Data excerpts
*** Begin section ***

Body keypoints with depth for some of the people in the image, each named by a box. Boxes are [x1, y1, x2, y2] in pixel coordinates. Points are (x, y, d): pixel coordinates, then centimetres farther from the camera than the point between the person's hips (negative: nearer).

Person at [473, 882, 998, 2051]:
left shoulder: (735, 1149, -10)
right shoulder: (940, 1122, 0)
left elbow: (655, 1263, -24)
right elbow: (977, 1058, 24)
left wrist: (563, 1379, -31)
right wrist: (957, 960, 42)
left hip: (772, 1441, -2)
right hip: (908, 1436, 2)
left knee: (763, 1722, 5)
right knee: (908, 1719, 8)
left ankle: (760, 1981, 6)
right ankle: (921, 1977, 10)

*** End section ***
*** Begin section ***

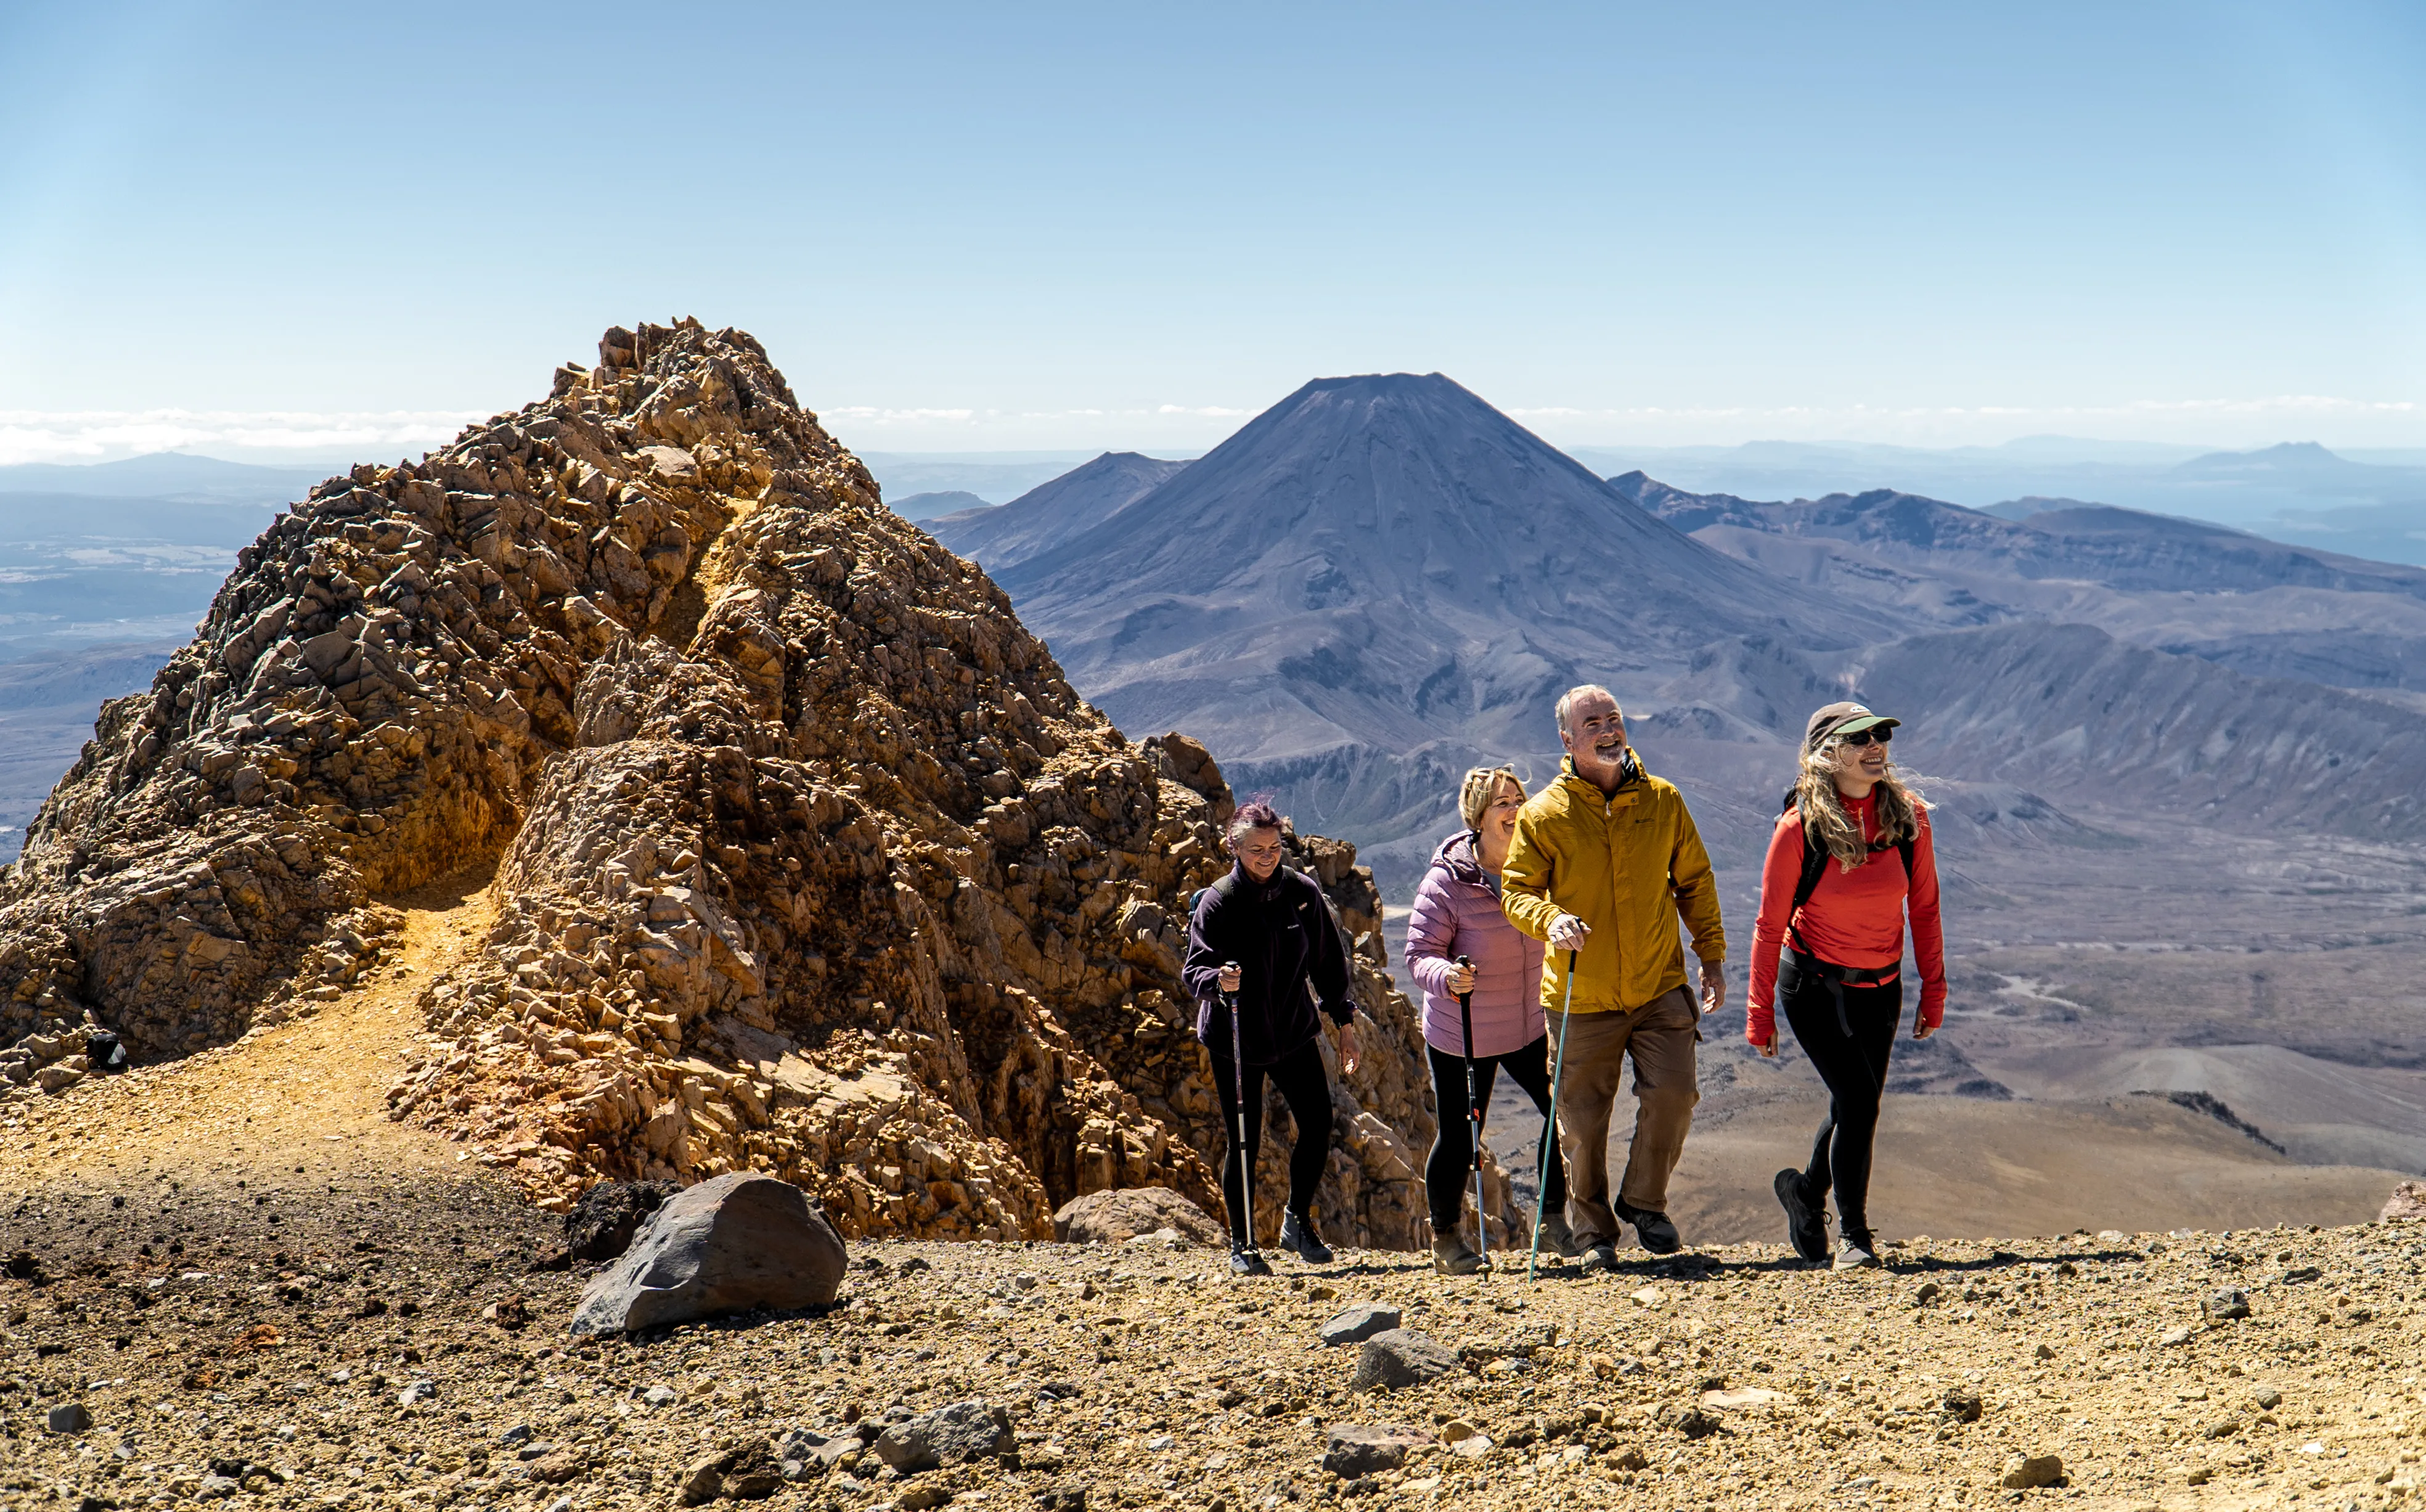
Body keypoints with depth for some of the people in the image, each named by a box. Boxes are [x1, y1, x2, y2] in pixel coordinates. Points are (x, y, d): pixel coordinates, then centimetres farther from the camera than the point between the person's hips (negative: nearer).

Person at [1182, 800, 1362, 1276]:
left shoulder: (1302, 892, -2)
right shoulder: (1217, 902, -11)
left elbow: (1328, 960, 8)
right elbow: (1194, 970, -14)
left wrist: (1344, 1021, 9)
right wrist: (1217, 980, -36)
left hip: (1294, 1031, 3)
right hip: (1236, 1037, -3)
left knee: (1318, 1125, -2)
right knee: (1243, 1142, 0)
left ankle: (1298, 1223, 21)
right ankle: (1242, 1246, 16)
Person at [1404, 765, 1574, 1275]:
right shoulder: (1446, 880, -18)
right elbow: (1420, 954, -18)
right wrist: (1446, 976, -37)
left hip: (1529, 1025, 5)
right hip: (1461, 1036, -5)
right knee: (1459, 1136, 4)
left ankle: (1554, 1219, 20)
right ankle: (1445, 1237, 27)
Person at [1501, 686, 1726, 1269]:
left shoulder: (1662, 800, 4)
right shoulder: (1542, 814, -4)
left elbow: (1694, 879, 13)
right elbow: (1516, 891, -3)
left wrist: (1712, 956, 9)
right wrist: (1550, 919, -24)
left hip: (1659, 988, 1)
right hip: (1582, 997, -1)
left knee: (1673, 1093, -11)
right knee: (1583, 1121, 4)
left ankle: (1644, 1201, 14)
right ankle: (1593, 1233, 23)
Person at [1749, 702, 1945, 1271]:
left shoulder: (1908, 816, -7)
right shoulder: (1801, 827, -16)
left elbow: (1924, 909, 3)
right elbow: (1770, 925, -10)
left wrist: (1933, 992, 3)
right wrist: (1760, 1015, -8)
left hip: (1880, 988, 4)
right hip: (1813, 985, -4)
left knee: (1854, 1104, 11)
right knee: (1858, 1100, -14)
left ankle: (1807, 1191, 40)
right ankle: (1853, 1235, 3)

*** End section ***

WHAT IS REQUIRED —
Among the lines above, repeat exactly those from the line with "right hip: (908, 1436, 2)" to the line with "right ankle: (921, 1977, 10)", counting both ends.

FINAL ANSWER —
right hip: (908, 1436, 2)
left knee: (763, 1722, 5)
right knee: (908, 1719, 8)
left ankle: (760, 1981, 6)
right ankle: (921, 1977, 10)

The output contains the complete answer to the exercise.